--- AUSGEWÄHLTER TEXT ---

Wie gehen Menschen mit ihrer Sünde um?

Typisch menschlich - sie wollen die eigene Verantwortung nicht wahrhaben und schieben die Schuld anderen zu, ja selbst Gott kommt da nicht ungeschoren davon. Noch einmal kann hier Luthers Ausführung zum 51. Psalm zitiert werden: "Dagegen ist der Gottlose und Übermütige zuerst einer, der sich entschuldigt, verteidigt, rechtfertigt und zu retten sucht. Daher sagt er eben damit, er bedürfe Gottes als Retter nicht ..."

Adam und Eva

Am Abend, als es kühler wurde, hörten der Mensch und seine Frau, wie Gott, der Herr, durch den Garten ging. Da versteckten sie sich vor Gott zwischen den Bäumen. Aber Gott rief nach dem Menschen: »Wo bist du?« Der antwortete: »Ich hörte dich kommen und bekam Angst, weil ich nackt bin. Da habe ich mich versteckt!« »Wer hat dir gesagt, dass du nackt bist?«, fragte Gott. »Hast du etwa von den verbotenen Früchten gegessen?« Der Mensch erwiderte: »Die Frau, die du mir an die Seite gestellt hast, gab mir davon; da habe ich gegessen.« Gott, der Herr, sagte zur Frau: »Was hast du da getan?« Sie antwortete: »Die Schlange ist schuld, sie hat mich zum Essen verführt!« (Gen 3,8-13 - Gute Nachricht)

Kain

Mit Kain spricht Gott zweimal, zunächst vor dem Mord und dann danach. Offensichtlich hatte Gott erkannt, dass es Kain nach dem Opfer nicht gut ging. Deshalb wollte er ihm eine Chance zum Reden geben. Doch Kain lässt diesen Moment ungenutzt verstreichen und geht auf Gottes Einwurf nicht ein. Vielmehr verfolgt er seine Mordpläne: »Komm, mein Bruder, und sieh dir einmal meine Felder an!«.

Nach dem Mord spricht Gott ein zweites Mal mit Kain. Er fragt ihn: »Wo ist dein Bruder Abel?« »Was weiß ich?«, antwortete Kain. »Bin ich vielleicht der Hüter meines Bruders?« - Wie Adam und Eva kann Kain nicht zu seiner Tat stehen. - »Weh, was hast du getan?«, sagte der Herr. »Hörst du nicht, wie das Blut deines Bruders von der Erde zu mir schreit? Du hast den Acker mit dem Blut deines Bruders getränkt, deshalb stehst du unter einem Fluch und musst das fruchtbare Ackerland verlassen. Wenn du künftig den Acker bearbeitest, wird er dir den Ertrag verweigern. Als heimatloser Flüchtling musst du auf der Erde umherirren.« Kain sagte zum Herrn: »Die Strafe ist zu hart, das überlebe ich nicht! Du vertreibst mich vom fruchtbaren Land und aus deiner schützenden Nähe. Als heimatloser Flüchtling muss ich umherirren. Ich bin vogelfrei, jeder kann mich ungestraft töten.« Der Herr antwortete: »Nein, sondern ich bestimme: Wenn dich einer tötet, müssen dafür sieben Menschen aus seiner Familie sterben.« Und er machte an Kain ein Zeichen, damit jeder wusste: Kain steht unter dem Schutz des Herrn. Dann musste Kain aus der Nähe des Herrn weggehen. Er wohnte östlich von Eden im Land Nod. (Gen 4,9-16 - Gute Nachricht)

--- DATENAUSZUG ---

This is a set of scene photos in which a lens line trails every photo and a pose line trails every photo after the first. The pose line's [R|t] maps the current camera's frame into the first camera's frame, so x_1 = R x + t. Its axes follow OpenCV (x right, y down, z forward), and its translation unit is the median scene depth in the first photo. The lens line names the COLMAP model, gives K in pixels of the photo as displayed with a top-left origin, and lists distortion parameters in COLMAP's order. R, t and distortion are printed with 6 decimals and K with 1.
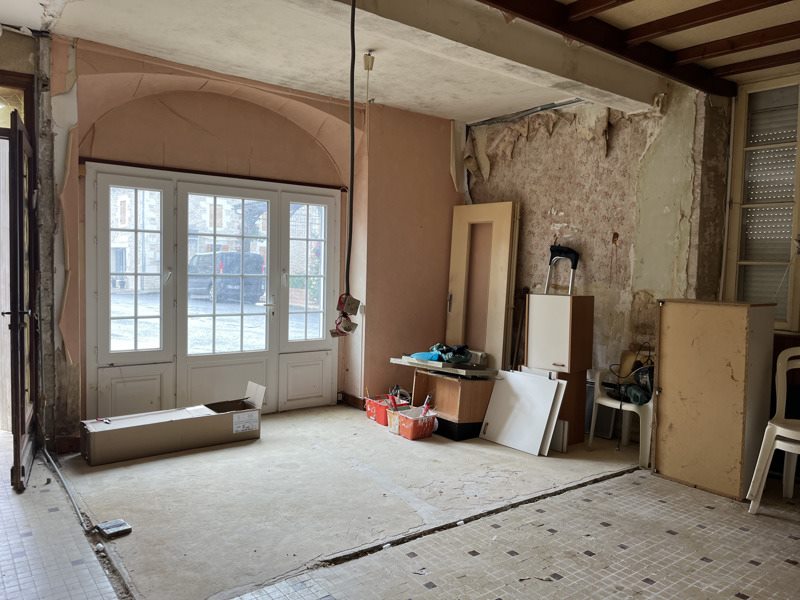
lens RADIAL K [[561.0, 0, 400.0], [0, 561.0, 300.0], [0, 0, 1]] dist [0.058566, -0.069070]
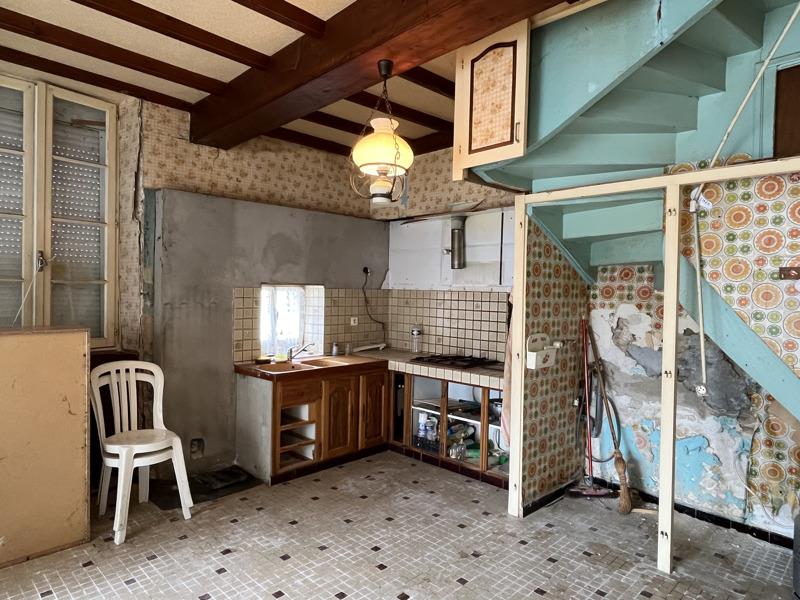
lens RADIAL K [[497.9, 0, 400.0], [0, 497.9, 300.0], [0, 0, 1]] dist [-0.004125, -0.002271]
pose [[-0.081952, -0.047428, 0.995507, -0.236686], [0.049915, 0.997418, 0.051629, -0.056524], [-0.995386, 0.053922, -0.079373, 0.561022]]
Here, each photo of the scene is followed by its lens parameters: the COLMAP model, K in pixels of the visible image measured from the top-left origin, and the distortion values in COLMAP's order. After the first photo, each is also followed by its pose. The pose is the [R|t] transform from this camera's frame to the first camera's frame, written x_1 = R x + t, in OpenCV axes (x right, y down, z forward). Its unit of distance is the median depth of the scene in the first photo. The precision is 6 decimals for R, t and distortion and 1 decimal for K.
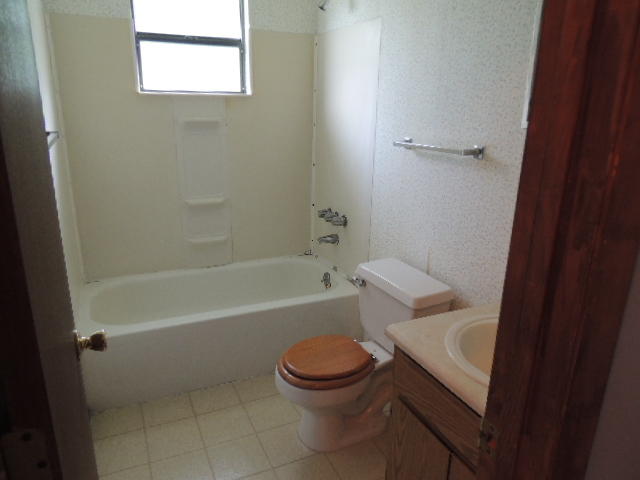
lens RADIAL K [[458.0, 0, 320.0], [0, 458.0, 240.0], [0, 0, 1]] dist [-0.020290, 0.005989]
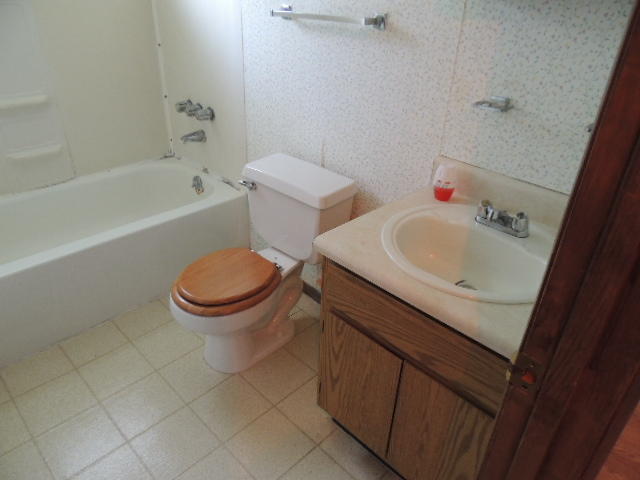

---
--- DATENAUSZUG ---

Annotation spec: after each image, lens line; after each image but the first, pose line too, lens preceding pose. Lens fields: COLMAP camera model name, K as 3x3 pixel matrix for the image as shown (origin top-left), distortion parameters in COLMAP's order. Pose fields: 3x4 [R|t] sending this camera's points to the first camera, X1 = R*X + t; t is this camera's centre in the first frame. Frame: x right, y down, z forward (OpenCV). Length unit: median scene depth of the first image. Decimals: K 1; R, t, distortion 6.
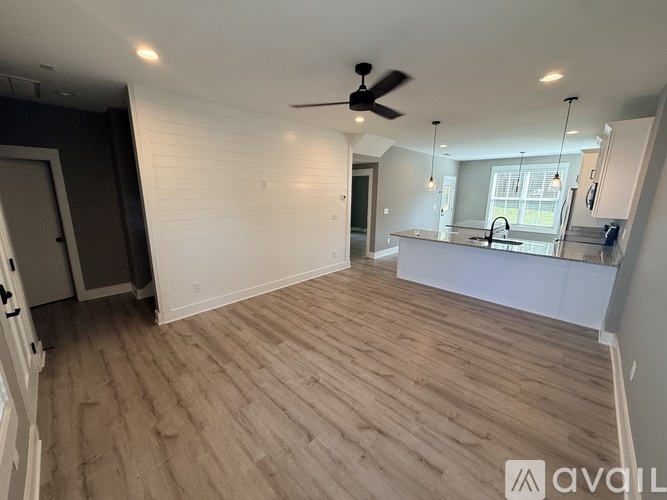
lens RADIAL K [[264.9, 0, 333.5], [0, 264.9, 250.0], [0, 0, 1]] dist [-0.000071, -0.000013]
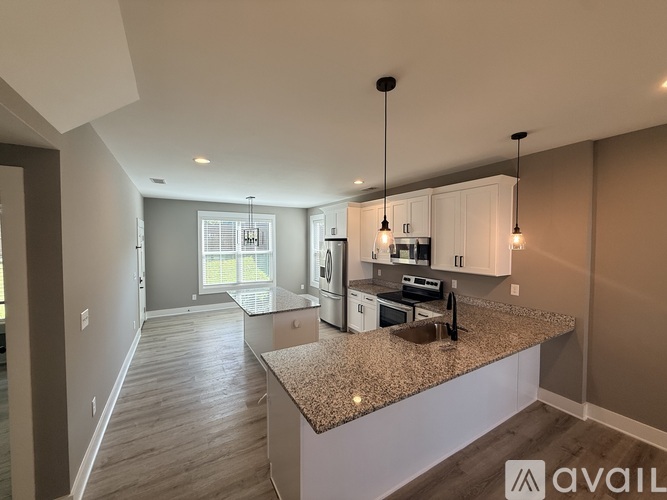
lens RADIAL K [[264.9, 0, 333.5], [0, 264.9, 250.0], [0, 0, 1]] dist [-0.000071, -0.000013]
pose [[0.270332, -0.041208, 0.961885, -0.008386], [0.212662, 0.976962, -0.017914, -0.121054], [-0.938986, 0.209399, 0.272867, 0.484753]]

---

**ÜBUNGSAUFGABEN:**
[A] Wo wohnte Kain laut dem ausgewählten Text, nachdem er aus der Nähe des Herrn weggehen musste?
[B] Kopiere aus dem ausgewählten Text den Abschnitt, der mit „Am Abend, als“ beginnt und mit „3,8-13 - Gute Nachricht)“ endet.
Die Einträge braucht man hier nicht.

**LÖSUNGEN JE AUFGABE:**
[A] Östlich von Eden im Land Nod.

[B]
Am Abend, als es kühler wurde, hörten der Mensch und seine Frau, wie Gott, der Herr, durch den Garten ging. Da versteckten sie sich vor Gott zwischen den Bäumen. Aber Gott rief nach dem Menschen: »Wo bist du?« Der antwortete: »Ich hörte dich kommen und bekam Angst, weil ich nackt bin. Da habe ich mich versteckt!« »Wer hat dir gesagt, dass du nackt bist?«, fragte Gott. »Hast du etwa von den verbotenen Früchten gegessen?« Der Mensch erwiderte: »Die Frau, die du mir an die Seite gestellt hast, gab mir davon; da habe ich gegessen.« Gott, der Herr, sagte zur Frau: »Was hast du da getan?« Sie antwortete: »Die Schlange ist schuld, sie hat mich zum Essen verführt!« (Gen 3,8-13 - Gute Nachricht)